A servant has amassed a debt so enormous as to beggar belief, equivalent to 20 years’ wages for 10,000 workers. Imagine the pressure of living with that, knowing the day of reckoning is approaching. When it arrives, he begs pointlessly to restructure this impossible debt, but the consequences are unavoidable. Not only his possessions, but he and his whole family must all be sold. Then, wonder of wonders, his master cancels the debt.
It should have been ‘one of those days’. How could it not be ‘one of those days’? Whatever sort of man he had been before, how could such undeserved, unexpected kindness not affect him? But, extraordinarily, it doesn’t.

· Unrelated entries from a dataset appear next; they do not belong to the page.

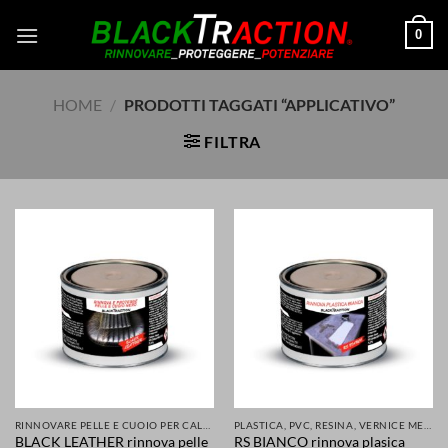
Salta
0
ai
contenuti
HOME
/
PRODOTTI TAGGATI “APPLICATIVO”
FILTRA
RINNOVARE PELLE E CUOIO PER CALZATURE ABBIGLIAMENTO SELLE SEDILI ACCESSORI
PLASTICA, PVC, RESINA, VERNICE METALLI E MOLTI ALTRI MATERIALI RINNOVATI E PROTETTI
BLACK LEATHER rinnova pelle
RS BIANCO rinnova plasica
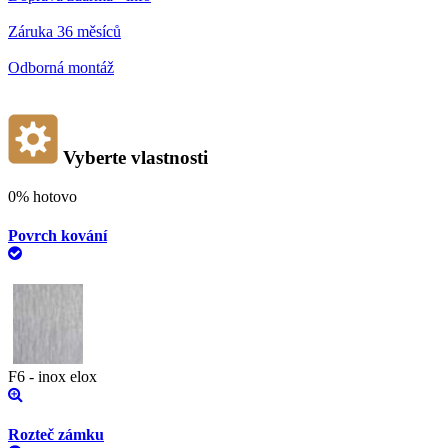
Záruka 36 měsíců
Odborná montáž
Vyberte vlastnosti
0%
hotovo
Povrch kování
F6 - inox elox
Rozteč zámku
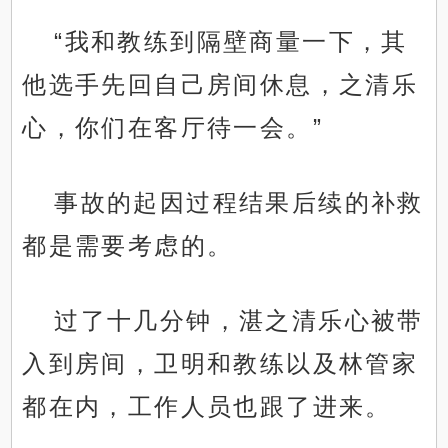
“我和教练到隔壁商量一下，其
他选手先回自己房间休息，之清乐
心，你们在客厅待一会。”
事故的起因过程结果后续的补救
都是需要考虑的。
过了十几分钟，湛之清乐心被带
入到房间，卫明和教练以及林管家
都在内，工作人员也跟了进来。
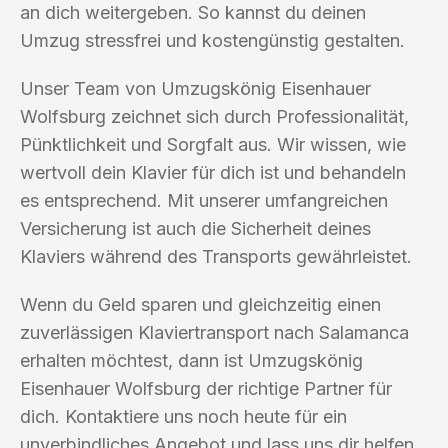
an dich weitergeben. So kannst du deinen
Umzug stressfrei und kostengünstig gestalten.
Unser Team von Umzugskönig Eisenhauer
Wolfsburg zeichnet sich durch Professionalität,
Pünktlichkeit und Sorgfalt aus. Wir wissen, wie
wertvoll dein Klavier für dich ist und behandeln
es entsprechend. Mit unserer umfangreichen
Versicherung ist auch die Sicherheit deines
Klaviers während des Transports gewährleistet.
Wenn du Geld sparen und gleichzeitig einen
zuverlässigen Klaviertransport nach Salamanca
erhalten möchtest, dann ist Umzugskönig
Eisenhauer Wolfsburg der richtige Partner für
dich. Kontaktiere uns noch heute für ein
unverbindliches Angebot und lass uns dir helfen,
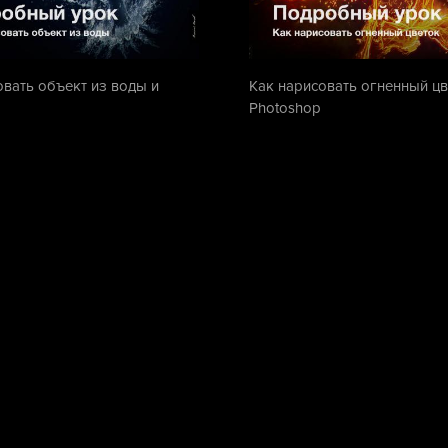
овать объект из воды и
Как нарисовать огненный цв
Photoshop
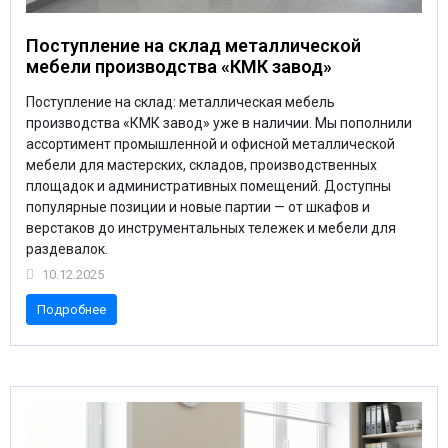
Поступление на склад металлической
мебели производства «КМК завод»
Поступление на склад: металлическая мебель
производства «КМК завод» уже в наличии. Мы пополнили
ассортимент промышленной и офисной металлической
мебели для мастерских, складов, производственных
площадок и административных помещений. Доступны
популярные позиции и новые партии — от шкафов и
верстаков до инструментальных тележек и мебели для
раздевалок.
10.12.2025
Подробнее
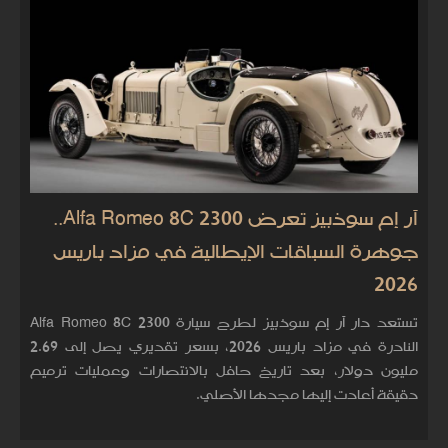
آر إم سوذبيز تعرض Alfa Romeo 8C 2300..
جوهرة السباقات الإيطالية في مزاد باريس
2026
تستعد دار آر إم سوذبيز لطرح سيارة Alfa Romeo 8C 2300
النادرة في مزاد باريس 2026، بسعر تقديري يصل إلى 2.69
مليون دولار، بعد تاريخ حافل بالانتصارات وعمليات ترميم
دقيقة أعادت إليها مجدها الأصلي.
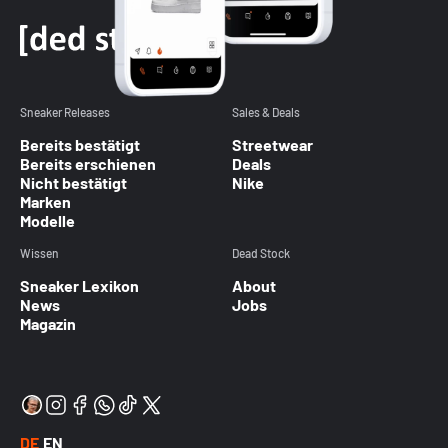
Sneaker Releases
Sales & Deals
Bereits bestätigt
Streetwear
Bereits erschienen
Deals
Nicht bestätigt
Nike
Marken
Modelle
Wissen
Dead Stock
Sneaker Lexikon
About
News
Jobs
Magazin
DE
EN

He has himself lent a far lesser sum to a debtor who also cannot pay, and he demands his rights, deaf to the debtor’s pleas. Everybody has heard about both incidents, and everybody is outraged. The outcome is that things work out very badly for this unmerciful servant.
Jesus sums it up, “This is how my heavenly Father will treat each of you unless you forgive your brother or sister from your heart.” Let’s not get diverted worrying how we’re measuring up or how to reconcile it with our ‘faith alone’ doctrine. Instead, let’s just allow the parable to speak to us. If there were an audience able to compare, they would be outraged if we didn’t forgive others given the scale of what has been forgiven us. Perhaps the solution for us is to appreciate God’s forgiveness more and to recognise we’ve had ‘one of those days’!